The aim of each assessment is to:

  • Identify sources of outdoor air pollution and potential exposure by the primary school children
  • Check emissions from boilers, and heating/cooling systems within the school site
  • Identify and recommend potential measures that could be taken to reduce sources and exposure
  • Increase awareness of air pollution within the school community, including how personal actions can influence emission levels and exposure

An individual assessment report provides bespoke recommendations for reducing emissions and exposure to air pollution around each school.

The recommendations proposed after assessing a school may include:

  • Adding green infrastructure in playgrounds to help reduce and filter vehicle fumes
  • Encouraging students to walk, cycle and scoot to school and to use less polluted routes
  • Ventilation of rooms close to roads is via upper windows and maximised when children are not present and traffic levels are low
  • Ensuring that cleaning is carried out in the evening and ideally uses eco products to reduce the associated pollution and exposure by children
  • Reducing deliveries by amalgamating orders whenever possible
  • Engine-idling action activities to reduce emissions during drop off and collection times

Visit School air quality assessments for more information about: how we run school air quality assessments; key air pollutants and how we monitor them; the UK’s air quality standards; school travel and ways to reduce air quality in and around your school.

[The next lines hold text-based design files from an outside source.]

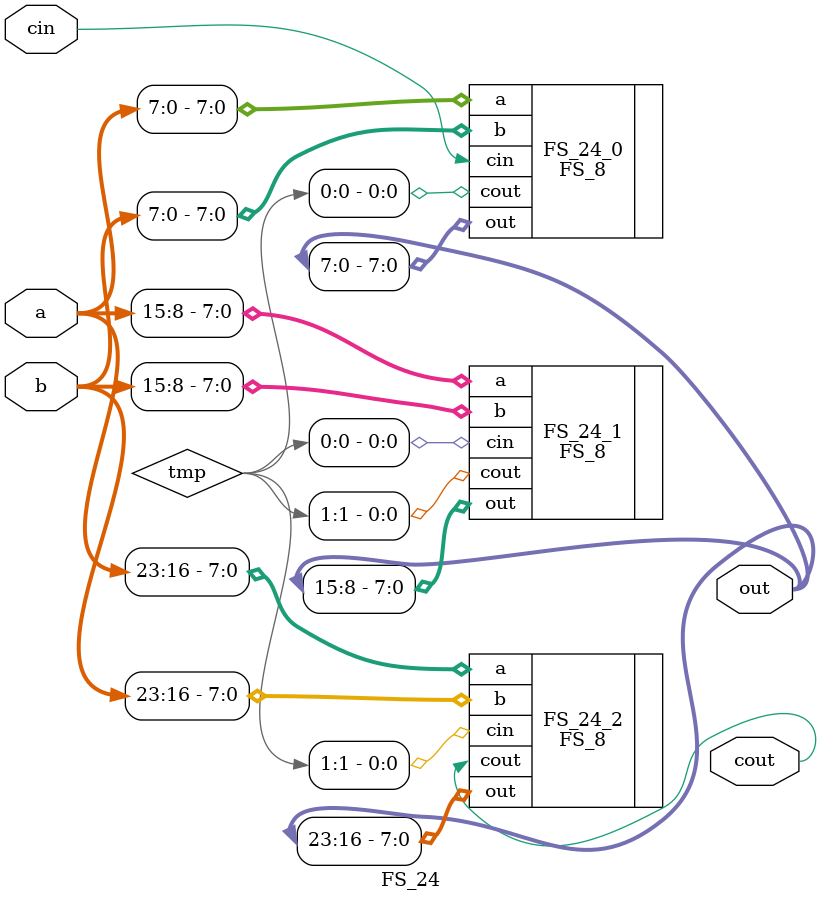
<source format=v>
module FS_24(
	a,
	b,
	cin,
	out,
	cout
);
parameter DATA_WIDTH = 24;

input [DATA_WIDTH - 1: 0]a;
input [DATA_WIDTH - 1: 0]b;
input cin;
output [DATA_WIDTH -1 :0]out;
output cout;

wire [1:0] tmp;



FS_8 	FS_24_0(
			.a(a[7:0]), 
			.b (b[7:0]), 
			.cin(cin),       
			.out(out[7:0]), 
			.cout(tmp[0])
		);

FS_8 	FS_24_1(
			.a(a[15:8]), 
			.b (b[15:8]), 
			.cin(tmp[0]),    
			.out(out[15:8]), 
			.cout(tmp[1])
		);

FS_8 	FS_24_2(
			.a(a[23:16]), 
			.b (b[23:16]), 
			.cin(tmp[1]),    
			.out(out[23:16]), 
			.cout(cout)
		);

endmodule
</source>
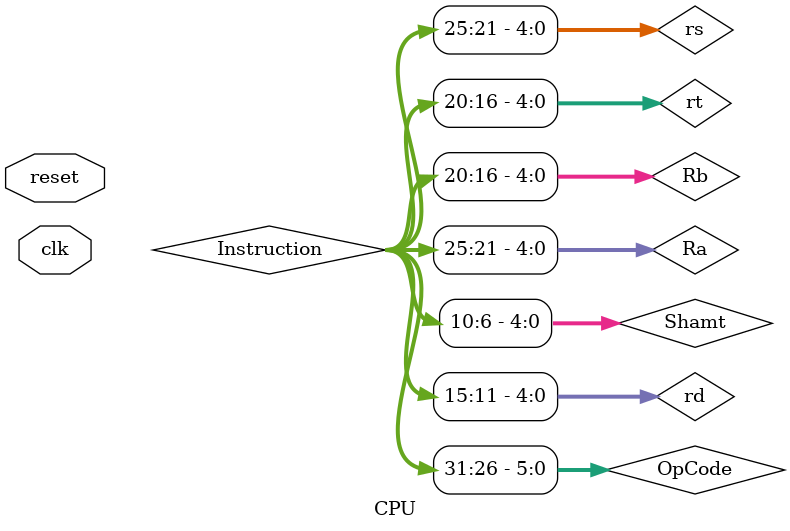
<source format=v>

module CPU(reset, clk);
	input reset, clk;
	
    //--------------Your code below-----------------------
wire [5:0]  OpCode;
reg [31:0] PC;
wire [31:0] Instruction;
wire [1:0] PCSrc;
wire [1:0] RegDst;
wire [1:0] MemtoReg;
wire Branch, RegWrite, MemRead, MemWrite, ALUSrc1, ALUSrc2, ExtOp, LuOp;
wire [5:0] Opcode;
wire [5:0] Funct;
wire [4:0] rs;
wire [4:0] rt;
wire [4:0] rd;
wire [4:0] Shamt;
wire [4:0] Ra;
wire [4:0] Rb;
reg [4:0] Rw;
reg [31:0] WriteData_RF;
wire [31:0] WriteData_DM;
wire [31:0] Address;
wire [31:0] Op1;
wire [31:0] Op2;
wire [4:0] ALUCtrl;
wire Sign;
wire [31:0] in1;
wire [31:0] in2;
wire [31:0] ALUOut;
reg [31:0] ExtOut;
wire [31:0] MemData;
wire zero;
InstructionMemory IM(PC, Instruction);
Control Ctrl(OpCode, Funct, PCSrc, Branch, RegWrite, RegDst, MemRead, MemWrite, MemtoReg, ALUSrc1, ALUSrc2, ExtOp, LuOp);
RegisterFile RF(reset, clk, RegWrite, Ra, Rb, Rw, WriteData_RF, Op1, Op2);
ALUController aluctrl(OpCode,Funct,ALUCtrl,Sign);
ALU alu(ALUCtrl,Sign,in1,in2,ALUOut,zero);
DataMemory DM(reset, clk, Address, WriteData_DM, MemData, MemRead, MemWrite);


assign OpCode=Instruction[31:26];
assign rs=Instruction[25:21];
assign rt=Instruction[20:16];
assign rd=Instruction[15:11];
assign Shamt=Instruction[10:6];
assign Funct=Instruction[5:0];
//Register File
assign Ra=rs;
assign Rb=rt;
//ALU
assign in1=(ALUSrc1==1'b1)?{27'b0,Shamt}:Op1;
assign in2=(ALUSrc2==1'b1)?ExtOut:Op2;
//DataMem
assign Address=ALUOut;
assign WriteData_DM=Op2;

always@(*)
begin
//Register File    
case(RegDst)
   2'b00: Rw=rt;
   2'b01: Rw=rd;
   2'b10: Rw=5'd31;  
endcase
case(MemtoReg)
   2'b00: WriteData_RF=ALUOut;
   2'b01: WriteData_RF=MemData;
   2'b10: WriteData_RF=PC+32'd4;  
endcase
//ImmExt
case({ExtOp,LuOp})
   2'b00: ExtOut={16'b0,rd,Shamt,Funct};
   2'b10: ExtOut={{16{rd[4]}},rd,Shamt,Funct};
   default: ExtOut={rd,Shamt,Funct,16'b0};
endcase
end

//PC
always@(posedge reset or posedge clk)
begin
if(reset)
  PC<=32'b0;
else begin
case(PCSrc[1])
1'b0:begin 
        case(zero&Branch)
        1'b0:PC<=PC+32'd4;
        1'b1:PC<=PC+32'd4+{ExtOut<<2};
        endcase
     end
1'b1:begin 
        case(PCSrc[0])
        1'b0:begin PC<=PC+32'd4;
        PC<={PC[31:28],{rs,rt,rd,Shamt,Funct}<<2};
        end
        1'b1:PC<=Op1;
        endcase
     end
endcase
end
end

    //--------------Your code above-----------------------

endmodule
	
</source>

In 2017 the Mayor of London launched a school air quality audit programme for 50 primary schools in the worst polluted areas across London. Richmond Council succeeded in getting two schools in LBRuT included - East Sheen and St Stephen’s Primary Schools.

The overall recommendations proposed after auditing the schools included:

  • Moving school entrances and play areas away from busy roads
  • Local road changes including better road layouts 
  • Restricting the most polluting vehicles around schools and pedestrianising areas by school entrances where practical
  • Reducing emissions from boilers, kitchens and other sources
  • Adding green infrastructure along busy roads to help reduce and filter fumes

Each of the 50 audited London schools was awarded Mayoral funding which was match funded by the council. As part of the audit recommendations, green screening was installed at both schools in the borough and an air filtration system (AFS) was loaned to each school for a year. You can read the reports for schools audited by the Mayor of London in our borough which include the recommendations made for East Sheen Primary School and St Stephen’s Primary School

Nursery audits

Following the primary school audits, London’s Mayor extended the project to carry out air quality audits for 20 nurseries in London. These included Windham Nursery in this borough which is close to the A316 road. The Mayor of London’s website gives an overview of this audit programme extension.

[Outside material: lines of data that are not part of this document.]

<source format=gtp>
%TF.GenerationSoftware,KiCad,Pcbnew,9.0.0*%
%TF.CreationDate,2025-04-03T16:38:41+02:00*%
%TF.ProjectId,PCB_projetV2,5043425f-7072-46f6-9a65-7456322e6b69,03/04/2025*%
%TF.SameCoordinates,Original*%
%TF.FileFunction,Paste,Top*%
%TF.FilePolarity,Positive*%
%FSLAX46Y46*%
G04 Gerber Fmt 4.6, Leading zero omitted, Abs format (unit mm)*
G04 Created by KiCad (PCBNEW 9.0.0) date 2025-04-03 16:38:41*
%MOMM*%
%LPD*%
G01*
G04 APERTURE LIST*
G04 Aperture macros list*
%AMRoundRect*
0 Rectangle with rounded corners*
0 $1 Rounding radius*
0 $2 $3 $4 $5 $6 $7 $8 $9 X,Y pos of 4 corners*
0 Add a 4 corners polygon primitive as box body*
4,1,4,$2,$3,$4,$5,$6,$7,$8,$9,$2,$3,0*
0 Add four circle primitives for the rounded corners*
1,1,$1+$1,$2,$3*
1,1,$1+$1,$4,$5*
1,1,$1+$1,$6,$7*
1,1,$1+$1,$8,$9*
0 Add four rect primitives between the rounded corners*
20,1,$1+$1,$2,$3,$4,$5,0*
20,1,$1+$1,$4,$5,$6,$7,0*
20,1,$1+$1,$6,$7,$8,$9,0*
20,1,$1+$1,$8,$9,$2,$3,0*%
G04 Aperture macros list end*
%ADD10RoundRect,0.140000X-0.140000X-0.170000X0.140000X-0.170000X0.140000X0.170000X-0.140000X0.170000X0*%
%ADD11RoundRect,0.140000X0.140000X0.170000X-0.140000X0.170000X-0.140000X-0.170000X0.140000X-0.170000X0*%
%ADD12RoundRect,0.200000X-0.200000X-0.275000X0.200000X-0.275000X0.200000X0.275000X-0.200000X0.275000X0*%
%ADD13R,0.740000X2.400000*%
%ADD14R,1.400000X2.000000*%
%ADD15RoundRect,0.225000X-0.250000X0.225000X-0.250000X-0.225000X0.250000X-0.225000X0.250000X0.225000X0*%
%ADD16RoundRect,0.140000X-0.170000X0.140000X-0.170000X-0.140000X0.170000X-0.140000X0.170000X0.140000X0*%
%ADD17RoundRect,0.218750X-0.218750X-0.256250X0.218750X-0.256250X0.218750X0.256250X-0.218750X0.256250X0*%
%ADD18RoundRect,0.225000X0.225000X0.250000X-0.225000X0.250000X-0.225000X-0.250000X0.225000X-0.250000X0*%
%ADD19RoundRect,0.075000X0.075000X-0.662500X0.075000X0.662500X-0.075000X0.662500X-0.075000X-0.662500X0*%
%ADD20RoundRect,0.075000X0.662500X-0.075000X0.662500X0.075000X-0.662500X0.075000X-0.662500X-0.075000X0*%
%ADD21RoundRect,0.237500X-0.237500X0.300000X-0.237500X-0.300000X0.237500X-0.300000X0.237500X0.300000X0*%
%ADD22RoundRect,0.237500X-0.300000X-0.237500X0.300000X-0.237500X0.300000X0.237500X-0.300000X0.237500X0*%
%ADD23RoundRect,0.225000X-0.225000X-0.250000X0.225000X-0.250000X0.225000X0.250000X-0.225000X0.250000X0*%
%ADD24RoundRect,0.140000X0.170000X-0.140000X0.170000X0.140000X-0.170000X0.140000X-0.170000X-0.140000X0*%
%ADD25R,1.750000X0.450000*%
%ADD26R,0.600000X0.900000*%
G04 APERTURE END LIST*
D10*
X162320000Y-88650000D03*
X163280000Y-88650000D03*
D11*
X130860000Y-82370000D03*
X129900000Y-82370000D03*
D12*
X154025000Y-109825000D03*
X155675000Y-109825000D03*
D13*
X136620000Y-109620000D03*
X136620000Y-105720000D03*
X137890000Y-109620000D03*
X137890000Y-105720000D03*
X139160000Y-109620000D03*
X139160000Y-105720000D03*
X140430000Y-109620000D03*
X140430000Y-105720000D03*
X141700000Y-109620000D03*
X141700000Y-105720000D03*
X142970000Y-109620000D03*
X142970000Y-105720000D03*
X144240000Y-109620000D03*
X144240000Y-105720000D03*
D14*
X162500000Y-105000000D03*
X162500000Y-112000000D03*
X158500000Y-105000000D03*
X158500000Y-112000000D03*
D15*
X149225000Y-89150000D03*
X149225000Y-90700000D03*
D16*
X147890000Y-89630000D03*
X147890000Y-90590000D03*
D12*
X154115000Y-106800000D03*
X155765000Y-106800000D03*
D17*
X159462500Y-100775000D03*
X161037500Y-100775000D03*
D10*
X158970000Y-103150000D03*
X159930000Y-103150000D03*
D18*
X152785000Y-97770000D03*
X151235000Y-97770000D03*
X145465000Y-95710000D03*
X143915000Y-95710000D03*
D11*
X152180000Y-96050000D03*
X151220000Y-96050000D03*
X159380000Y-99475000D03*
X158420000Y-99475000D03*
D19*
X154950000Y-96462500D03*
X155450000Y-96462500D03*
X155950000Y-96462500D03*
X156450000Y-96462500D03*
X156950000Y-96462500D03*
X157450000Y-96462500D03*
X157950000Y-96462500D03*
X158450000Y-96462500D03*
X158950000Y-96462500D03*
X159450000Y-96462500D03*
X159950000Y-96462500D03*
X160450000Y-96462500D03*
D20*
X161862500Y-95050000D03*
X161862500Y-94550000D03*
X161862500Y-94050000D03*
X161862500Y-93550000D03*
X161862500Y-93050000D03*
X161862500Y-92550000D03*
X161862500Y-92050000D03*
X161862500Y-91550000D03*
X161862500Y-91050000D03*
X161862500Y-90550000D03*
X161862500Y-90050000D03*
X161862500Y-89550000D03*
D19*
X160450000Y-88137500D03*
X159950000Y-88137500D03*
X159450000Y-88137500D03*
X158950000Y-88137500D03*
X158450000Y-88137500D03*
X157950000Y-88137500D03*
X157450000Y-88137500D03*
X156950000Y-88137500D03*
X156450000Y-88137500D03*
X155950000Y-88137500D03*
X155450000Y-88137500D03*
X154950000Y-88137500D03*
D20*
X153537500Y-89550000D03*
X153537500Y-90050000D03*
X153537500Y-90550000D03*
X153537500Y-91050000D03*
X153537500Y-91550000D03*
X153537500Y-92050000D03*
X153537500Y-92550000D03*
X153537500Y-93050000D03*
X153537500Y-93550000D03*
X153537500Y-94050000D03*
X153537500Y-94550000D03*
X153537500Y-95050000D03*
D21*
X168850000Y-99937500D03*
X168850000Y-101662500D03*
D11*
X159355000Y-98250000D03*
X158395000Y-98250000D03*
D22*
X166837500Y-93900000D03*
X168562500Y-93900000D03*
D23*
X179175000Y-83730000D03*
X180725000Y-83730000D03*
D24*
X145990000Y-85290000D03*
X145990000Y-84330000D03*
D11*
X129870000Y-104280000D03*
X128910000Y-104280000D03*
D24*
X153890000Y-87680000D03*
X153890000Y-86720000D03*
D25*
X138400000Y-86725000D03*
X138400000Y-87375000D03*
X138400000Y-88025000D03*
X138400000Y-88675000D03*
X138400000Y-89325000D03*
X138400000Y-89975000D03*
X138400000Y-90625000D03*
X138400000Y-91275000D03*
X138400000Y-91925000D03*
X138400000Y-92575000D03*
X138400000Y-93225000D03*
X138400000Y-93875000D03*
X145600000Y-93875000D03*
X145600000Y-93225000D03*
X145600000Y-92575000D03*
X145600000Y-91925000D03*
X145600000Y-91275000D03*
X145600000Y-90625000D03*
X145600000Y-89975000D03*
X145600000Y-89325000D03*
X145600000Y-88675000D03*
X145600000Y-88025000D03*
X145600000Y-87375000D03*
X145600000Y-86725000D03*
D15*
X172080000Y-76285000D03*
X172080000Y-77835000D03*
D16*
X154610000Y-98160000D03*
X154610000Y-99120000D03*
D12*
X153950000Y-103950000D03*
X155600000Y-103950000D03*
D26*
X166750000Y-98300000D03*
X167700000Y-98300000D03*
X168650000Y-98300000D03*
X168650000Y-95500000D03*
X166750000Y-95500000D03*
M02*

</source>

The main emphasis behind this second round of audits was to trial 6 different air filtration systems at 6 different nursery schools over a 6 month period to see how they each performed and to what extent they reduced indoor air pollution.

Other recommendations proposed after auditing the nurseries were similar to those for primary schools:

  • A six-month indoor air filtration system (AFS) trial at six nurseries (as advised above)
  • School Streets – closing roads to traffic at nursery drop-off and collection times

The results of the AFS trial showed that the filtration system worked well in reducing fine particulate matter (PM2.5) and to a lesser extent Nitrogen Dioxide (NO2) inside the nurseries.

The audit report for Windham Nursery gives details about how the audit was carried out, the results from that process and the recommendations made. Following the audit, it is anticipated that the school’s green screening will be improved and the recommended actions will be investigated as implementation is dependent on funding.